Primero, ver a Dios es un regalo del evangelio de Cristo. Moisés conoció el deseo de ver la gloria de Dios (Ex 33:18), y David oró pidiendo solo una cosa: «… que habite yo en la casa del Señor todos los días de mi vida, para contemplar la hermosura del Señor, y para meditar en su templo» (Sal 27:4). El testimonio bíblico apunta tan claramente al hecho de que Dios nos creó con un anhelo por Él, que los primeros cristianos hablaron de nuestra gran esperanza como la «visión beatífica» de Dios. Y el evangelio confirma la promesa de que esta visión de Dios (visio Dei) será concedida cuando haya pasado lo viejo y finalmente se pueda decir: «He aquí, el tabernáculo de Dios está entre los hombres, y Él habitará entre ellos y ellos serán su pueblo, y Dios mismo estará entre ellos» (Ap 21:3). La fuerte voz del trono llama al lector de Apocalipsis a contemplar («¡He aquí!») la presencia misma de Dios, porque Él estará cerca.

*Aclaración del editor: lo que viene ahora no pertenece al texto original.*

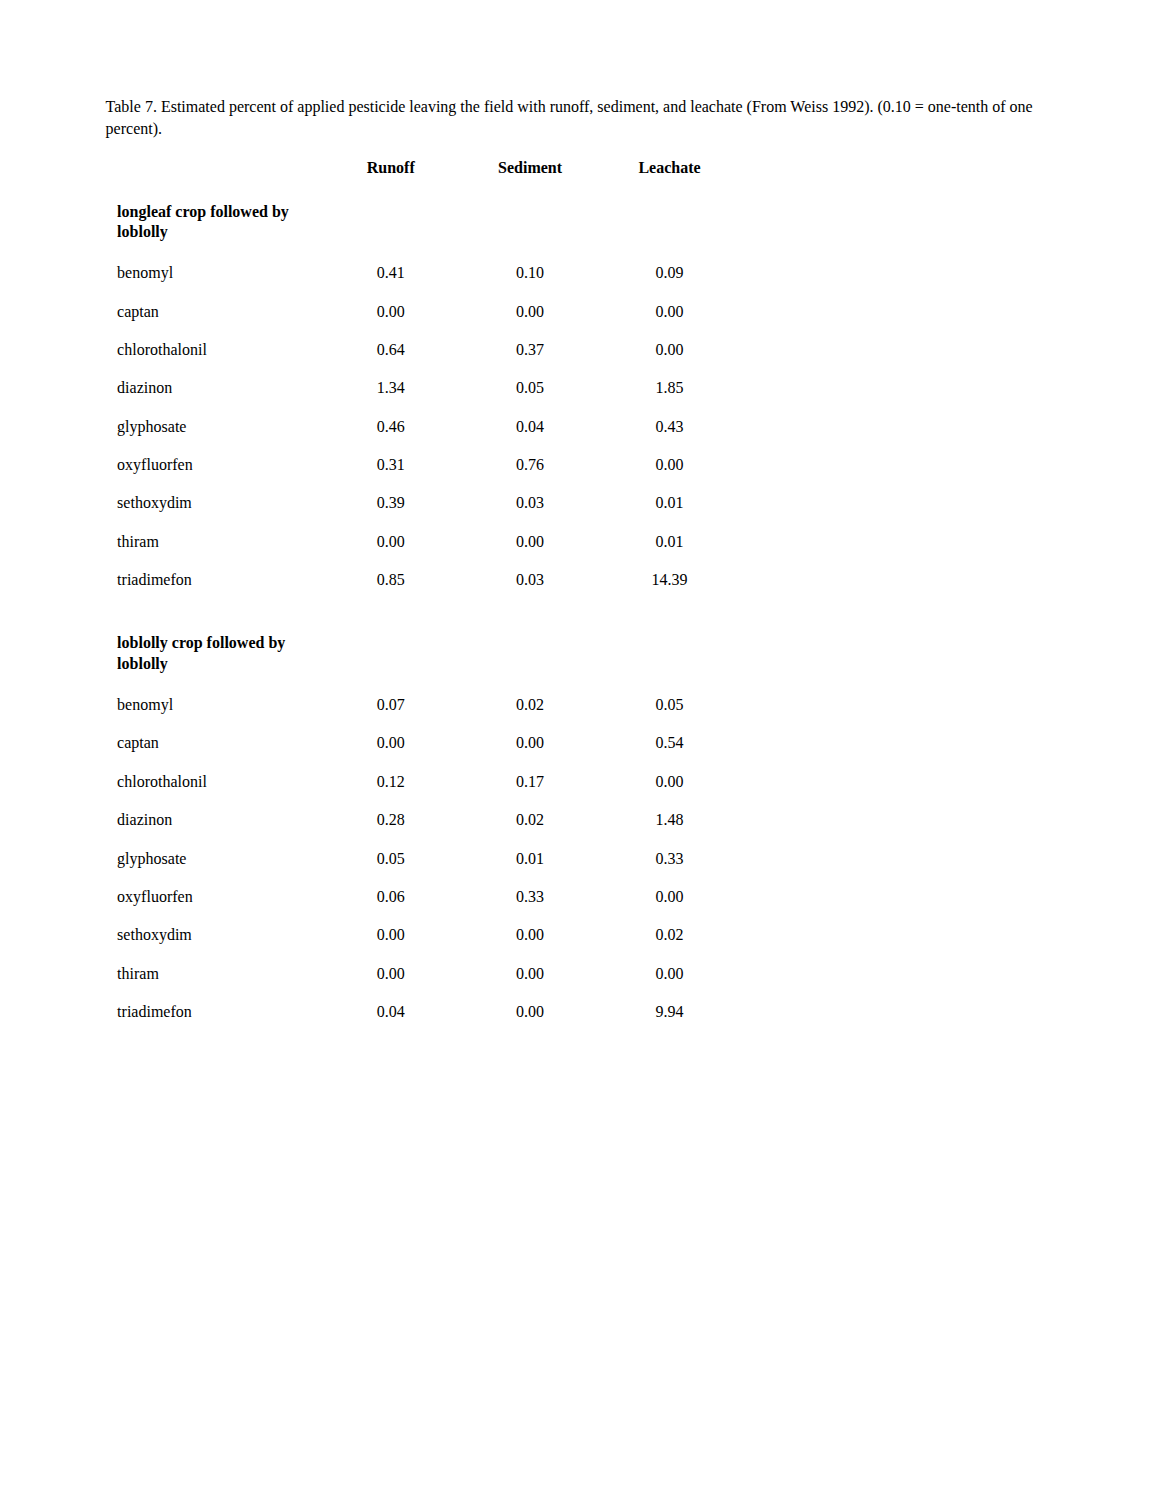Table 7. Estimated percent of applied pesticide leaving the field with runoff, sediment, and leachate (From Weiss 1992). (0.10 = one-tenth of one percent).
| | Runoff | Sediment | Leachate |
| --- | --- | --- | --- |
| longleaf crop followed by loblolly | | | |
| benomyl | 0.41 | 0.10 | 0.09 |
| captan | 0.00 | 0.00 | 0.00 |
| chlorothalonil | 0.64 | 0.37 | 0.00 |
| diazinon | 1.34 | 0.05 | 1.85 |
| glyphosate | 0.46 | 0.04 | 0.43 |
| oxyfluorfen | 0.31 | 0.76 | 0.00 |
| sethoxydim | 0.39 | 0.03 | 0.01 |
| thiram | 0.00 | 0.00 | 0.01 |
| triadimefon | 0.85 | 0.03 | 14.39 |
| loblolly crop followed by loblolly | | | |
| benomyl | 0.07 | 0.02 | 0.05 |
| captan | 0.00 | 0.00 | 0.54 |
| chlorothalonil | 0.12 | 0.17 | 0.00 |
| diazinon | 0.28 | 0.02 | 1.48 |
| glyphosate | 0.05 | 0.01 | 0.33 |
| oxyfluorfen | 0.06 | 0.33 | 0.00 |
| sethoxydim | 0.00 | 0.00 | 0.02 |
| thiram | 0.00 | 0.00 | 0.00 |
| triadimefon | 0.04 | 0.00 | 9.94 |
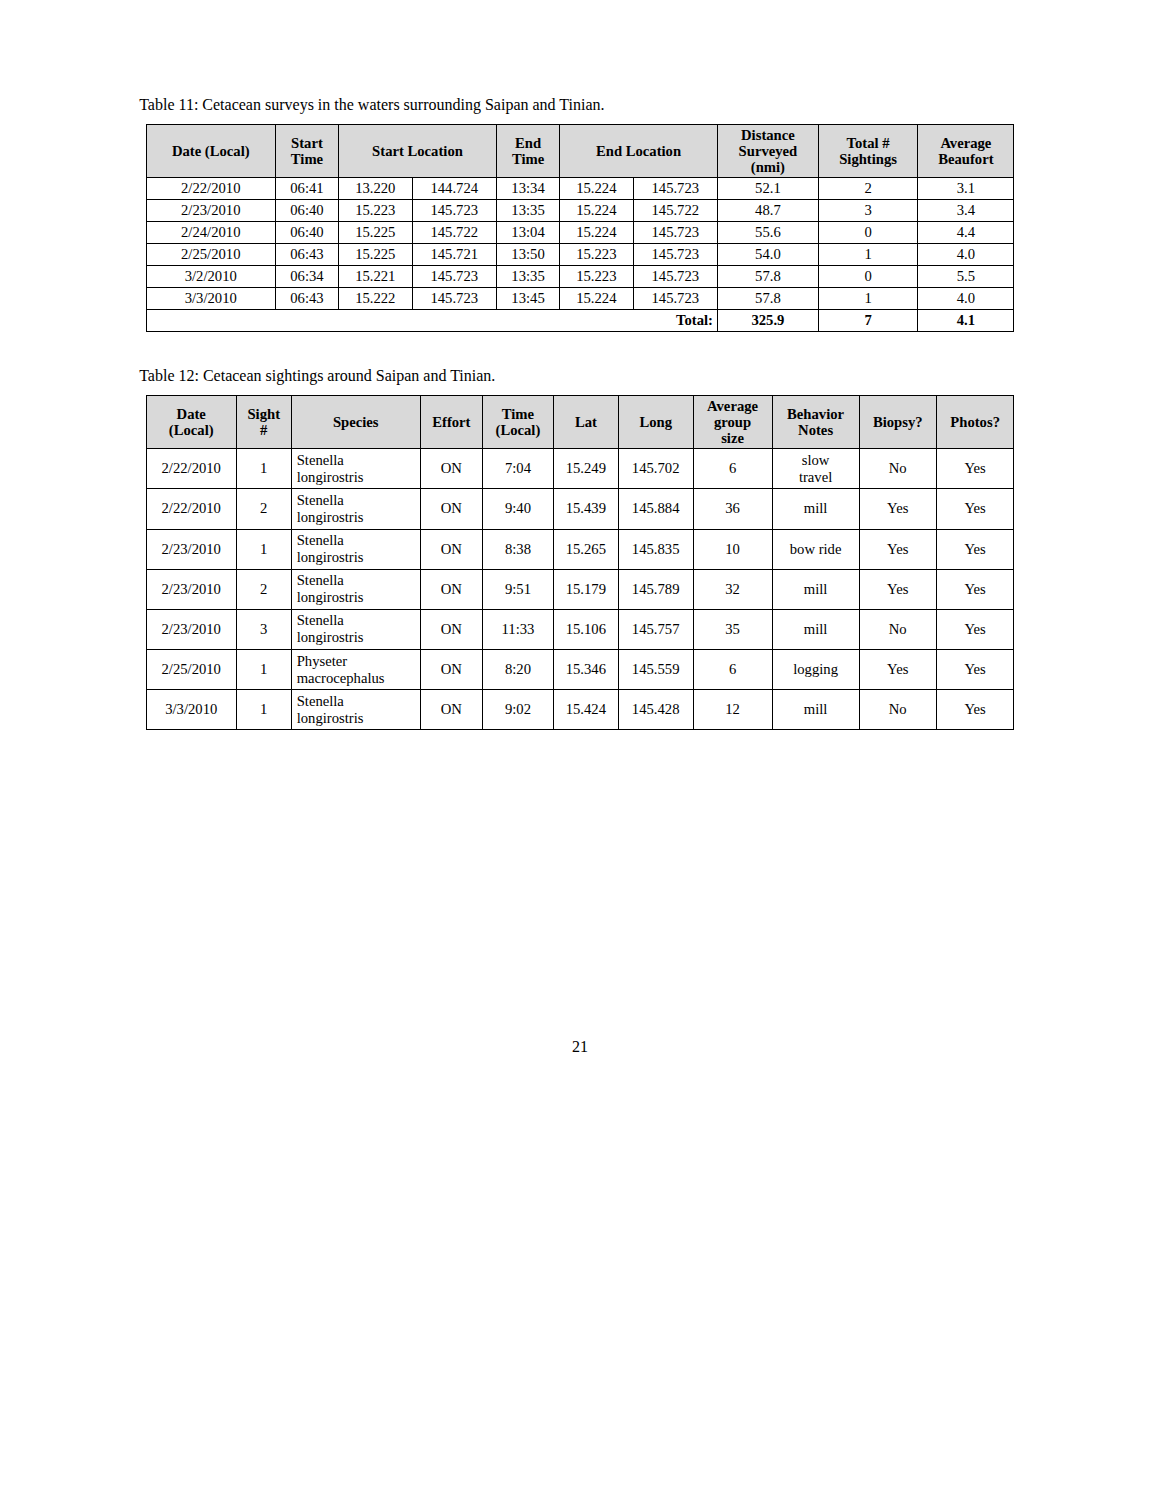Table 11: Cetacean surveys in the waters surrounding Saipan and Tinian.
| Date (Local) | Start Time | Start Location | End Time | End Location | Distance Surveyed (nmi) | Total # Sightings | Average Beaufort |
| --- | --- | --- | --- | --- | --- | --- | --- |
| 2/22/2010 | 06:41 | 13.220 | 144.724 | 13:34 | 15.224 | 145.723 | 52.1 | 2 | 3.1 |
| 2/23/2010 | 06:40 | 15.223 | 145.723 | 13:35 | 15.224 | 145.722 | 48.7 | 3 | 3.4 |
| 2/24/2010 | 06:40 | 15.225 | 145.722 | 13:04 | 15.224 | 145.723 | 55.6 | 0 | 4.4 |
| 2/25/2010 | 06:43 | 15.225 | 145.721 | 13:50 | 15.223 | 145.723 | 54.0 | 1 | 4.0 |
| 3/2/2010 | 06:34 | 15.221 | 145.723 | 13:35 | 15.223 | 145.723 | 57.8 | 0 | 5.5 |
| 3/3/2010 | 06:43 | 15.222 | 145.723 | 13:45 | 15.224 | 145.723 | 57.8 | 1 | 4.0 |
| Total: | 325.9 | 7 | 4.1 |
Table 12: Cetacean sightings around Saipan and Tinian.
| Date (Local) | Sight # | Species | Effort | Time (Local) | Lat | Long | Average group size | Behavior Notes | Biopsy? | Photos? |
| --- | --- | --- | --- | --- | --- | --- | --- | --- | --- | --- |
| 2/22/2010 | 1 | Stenella longirostris | ON | 7:04 | 15.249 | 145.702 | 6 | slow travel | No | Yes |
| 2/22/2010 | 2 | Stenella longirostris | ON | 9:40 | 15.439 | 145.884 | 36 | mill | Yes | Yes |
| 2/23/2010 | 1 | Stenella longirostris | ON | 8:38 | 15.265 | 145.835 | 10 | bow ride | Yes | Yes |
| 2/23/2010 | 2 | Stenella longirostris | ON | 9:51 | 15.179 | 145.789 | 32 | mill | Yes | Yes |
| 2/23/2010 | 3 | Stenella longirostris | ON | 11:33 | 15.106 | 145.757 | 35 | mill | No | Yes |
| 2/25/2010 | 1 | Physeter macrocephalus | ON | 8:20 | 15.346 | 145.559 | 6 | logging | Yes | Yes |
| 3/3/2010 | 1 | Stenella longirostris | ON | 9:02 | 15.424 | 145.428 | 12 | mill | No | Yes |
21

En Mateo 17:1-8 aprendemos que es gracias al mediador, al mismo Jesús, que podemos ver la gloria de Dios. Su obra, tanto para nuestra salvación como para nuestra transformación, produce la pureza necesaria y también hace que la belleza del Dios altísimo sea visible (Jn 1:18; 2 Co 4:6). Los que están en Él son los únicos que no tienen razón alguna para temer por el pecado, y tienen todas las razones para contemplar Su gloria con audacia (Mt 17:7-8).
En segundo lugar, esta visión muestra la generosidad y la bondad del Dios que nos adopta y quien es nuestra esperanza y anhelo. El evangelio toma las expectativas típicas de la pureza externa y las reforma. La pureza demandada conduce a la gloria y la bendición celestiales, no a una mera aceptación humana o pertenencia social. El evangelio nos da a Dios. Es por esto que el apóstol que vio a Jesucristo en Su gloria en el camino a Damasco le dijo más adelante a los cristianos de Éfeso que, por gracia, el Dios que lo tiene todo «lo llena todo en todo» (Ef 1:23) y, por lo tanto, ellos pueden asumir confiadamente y en oración que serán «llenos hasta la medida de toda la plenitud de Dios» (3:19). Nuestra salvación involucra nada menos que el regalo de nuestro Salvador. Dios no es simplemente el autor del evangelio, Dios es el fin del evangelio.
«Los de limpio corazón» son aquellos que ven que hemos sido creados para Dios y que, en última instancia, ver a Dios es lo único que nos satisface. Los otros dones son buenos, pero este premio es la mayor bendición. Una faceta crucial del crecimiento en el tipo de pureza visualizada y dada por Jesús es la sensación insaciable de que no nos deleitaríamos en ningún otro bien o recompensa que no fuera Su entrega a nosotros. Con David, los «limpios de corazón» pueden decirle al Señor: «Tú eres mi Señor; ningún bien tengo fuera de ti» (Sal 16:2).